The Left still maintains that racial discrimination by whites against blacks (that’s bad discrimination, while discrimination against white Americans is good discrimination) is a perpetual cultural norm, and claims this for two reasons. One is confirmation bias, and the other is that they want this to be true, indeed need it to be true. Justice Kagan, in her almost law-free dissent, wrote that trying to find smoking-gun evidence of racist motives in redistricting laws is “well-nigh impossible.” Her solution, and that of her ideological allies, is to assume racial prejudice without evidence.

8 thoughts on “In Trying To Show SCOTUS Was Wrong, NYT Proves SCOTUS Is Right

  1. Irrespective of intent what specific cultural norm do they speak of that is subtle racism? Which candidates have been shut out of the electoral process because of these perceived cultural norm? If you cannot define the cultural norm it may not exist and if it does exist then it should be brought to light so a solution can be developed.

    It seems to me that the need to create Black majority districts suggests that Black elected officials will only represent the interests of Black voters. So why should any other race vote for them? If skin color, race or ethnicity determines which group’s interests are represented then it would be necessary to create districts for Asians, Middle Easterners, Native Americans and so forth. CVB ran the numbers in another post and the number of representatives would be unwieldy. Moreover, if we are to force identity groups into specific districts wouldn’t we have to relocate all those discrete populations into a specific geographical area proportionate to their relative numbers in the population? But that would lead us back to Plessey territory. So obviously this would be ridiculous but creating a Black majority district would require compensating adjustments for all other races to provide equitable treatment under the law.
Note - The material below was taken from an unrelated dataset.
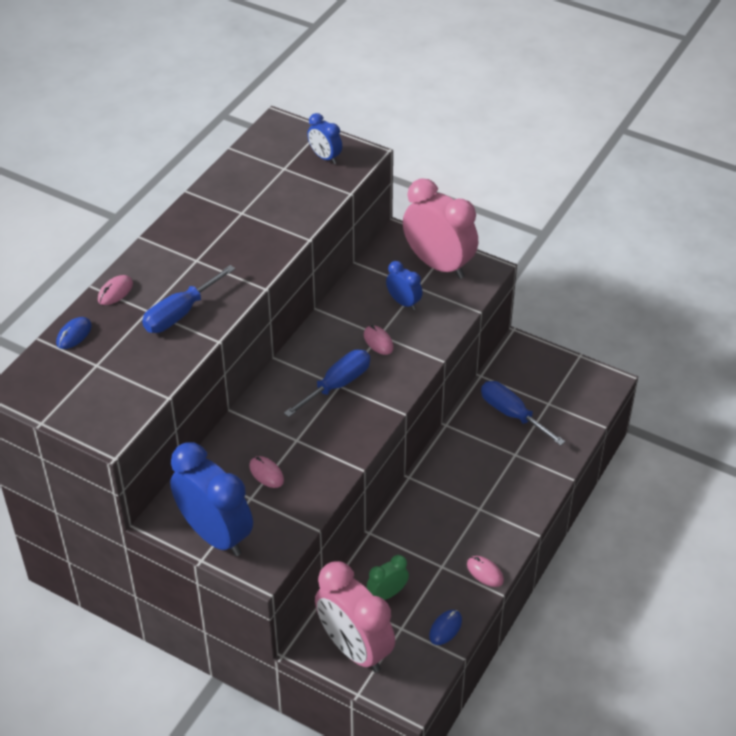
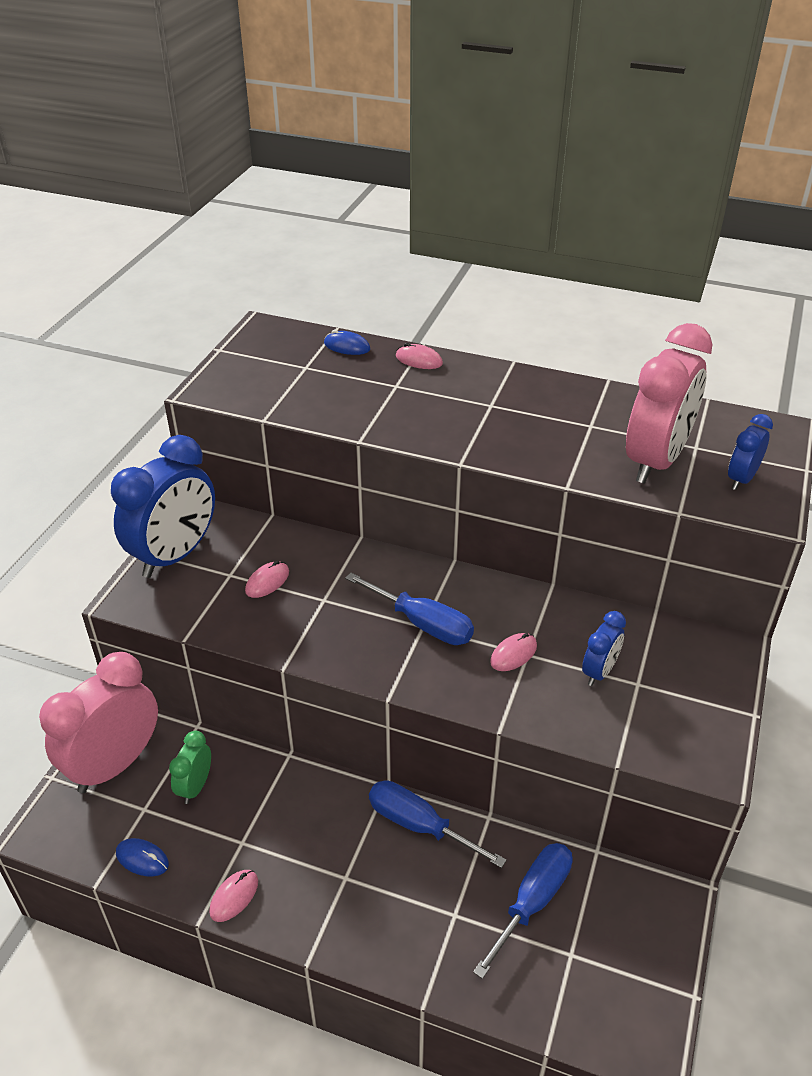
camera: 80 degrees right, 5 degrees down
blue screwdriver [142,265,235,333] -> blue screwdriver moved to [369,780,507,868]
green clock [367,555,409,600] -> green clock turned 120 degrees counterclockwise [169,731,211,804]
pink clock [403,178,478,279] -> pink clock moved to [626,323,713,484]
    I will ask this again. Why do groups spend millions of dollars on litigation to protect voter rights when those dollars could be spent on ensuring actual ability to access the voting booth. Specifically, how many of these so-called disenfranchised citizens exist? Why do we never see an actual person and why do their advocates try so hard to keep them at a disadvantage economically rather than use the litigation resources to help these phantom victims get the documentation they need or help getting them to the polling place. Instead of protesting drive someone to the polling place.

  2. The Left still maintains that racial discrimination by whites against blacks (that’s bad discrimination, while discrimination against white Americans is good discrimination) is a perpetual cultural norm, and claims this for two reasons

    What are their arguments that discrimination against White Americans is good discrimination?

    • If we call the natural biases all groups have toward (or against) “others,” then plenty. But that kind of bias is hard-wired, and only addressed by awareness and ethics. And if you call considered realization regarding certain groups based on persistent group conduct “racism,” that’s another measurement. I learned, as a manager, that if I hired a black staff member and had to fire him or her for cause, I and my organization would be sued for presumed discrimination. I could avoid this risk by hiring only white and Asians. I didn’t. I also got sued.

  3. The disturbing part, from what I can find, is that the courts read a ‘mandate’ in a law that wasn’t there and followed it for 60 years. Our Congressional districts have been racially gerrymandered by this judicial ‘law’ for decades. This is much like the different standards of evidence for filing a racial discrimination lawsuit based on your race. Yes, the courts required a racially discriminatory standard to file a suit for racial discrimination.